#### What is being asked:
How many lines in the records below contain the word "locazione"? Reply with the number alone.

Stored data entries
:::::

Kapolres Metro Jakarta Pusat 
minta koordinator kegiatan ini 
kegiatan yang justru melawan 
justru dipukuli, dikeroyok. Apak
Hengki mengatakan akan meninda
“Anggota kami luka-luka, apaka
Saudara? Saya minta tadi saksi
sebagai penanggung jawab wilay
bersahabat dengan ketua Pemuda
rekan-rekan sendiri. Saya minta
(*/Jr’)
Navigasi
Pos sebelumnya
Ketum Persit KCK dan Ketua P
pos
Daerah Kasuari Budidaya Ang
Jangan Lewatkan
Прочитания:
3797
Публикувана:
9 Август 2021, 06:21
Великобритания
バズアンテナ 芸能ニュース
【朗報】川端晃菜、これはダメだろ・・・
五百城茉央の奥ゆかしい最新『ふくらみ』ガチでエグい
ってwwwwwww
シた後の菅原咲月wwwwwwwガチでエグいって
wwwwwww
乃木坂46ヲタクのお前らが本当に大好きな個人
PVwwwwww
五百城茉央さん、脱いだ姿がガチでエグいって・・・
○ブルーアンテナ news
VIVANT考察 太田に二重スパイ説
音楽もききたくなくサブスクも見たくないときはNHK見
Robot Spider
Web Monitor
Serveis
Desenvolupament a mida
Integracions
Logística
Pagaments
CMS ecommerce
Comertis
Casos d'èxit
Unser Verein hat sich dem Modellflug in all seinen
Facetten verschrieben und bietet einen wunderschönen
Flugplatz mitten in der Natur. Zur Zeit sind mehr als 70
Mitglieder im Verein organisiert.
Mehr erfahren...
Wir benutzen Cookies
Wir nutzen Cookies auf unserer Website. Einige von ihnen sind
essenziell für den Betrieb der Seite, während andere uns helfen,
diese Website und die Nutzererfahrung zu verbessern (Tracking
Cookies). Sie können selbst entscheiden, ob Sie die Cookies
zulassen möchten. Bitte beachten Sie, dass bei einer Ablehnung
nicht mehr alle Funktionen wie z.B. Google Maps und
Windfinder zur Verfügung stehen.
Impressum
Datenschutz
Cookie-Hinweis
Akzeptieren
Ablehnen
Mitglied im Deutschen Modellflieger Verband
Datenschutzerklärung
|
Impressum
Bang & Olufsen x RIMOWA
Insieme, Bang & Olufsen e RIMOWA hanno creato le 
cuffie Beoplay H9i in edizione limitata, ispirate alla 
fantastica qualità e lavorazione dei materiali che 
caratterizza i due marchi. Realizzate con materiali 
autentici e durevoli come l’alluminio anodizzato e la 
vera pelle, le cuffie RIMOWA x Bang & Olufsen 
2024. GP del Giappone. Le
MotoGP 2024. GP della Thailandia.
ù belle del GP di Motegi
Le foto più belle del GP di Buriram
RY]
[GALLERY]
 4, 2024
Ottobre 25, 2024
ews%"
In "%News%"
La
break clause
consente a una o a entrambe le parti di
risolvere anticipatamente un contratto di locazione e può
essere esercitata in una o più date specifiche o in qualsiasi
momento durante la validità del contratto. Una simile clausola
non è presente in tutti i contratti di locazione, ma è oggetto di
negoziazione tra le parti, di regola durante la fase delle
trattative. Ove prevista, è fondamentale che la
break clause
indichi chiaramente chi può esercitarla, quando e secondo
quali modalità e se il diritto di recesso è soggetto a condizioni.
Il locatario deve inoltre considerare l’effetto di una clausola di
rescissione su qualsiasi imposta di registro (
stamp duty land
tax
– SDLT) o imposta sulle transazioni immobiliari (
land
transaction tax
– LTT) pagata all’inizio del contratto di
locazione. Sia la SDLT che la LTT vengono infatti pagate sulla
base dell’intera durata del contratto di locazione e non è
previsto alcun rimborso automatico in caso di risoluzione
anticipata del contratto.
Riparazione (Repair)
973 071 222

:::::

#### Output for this exercise:
4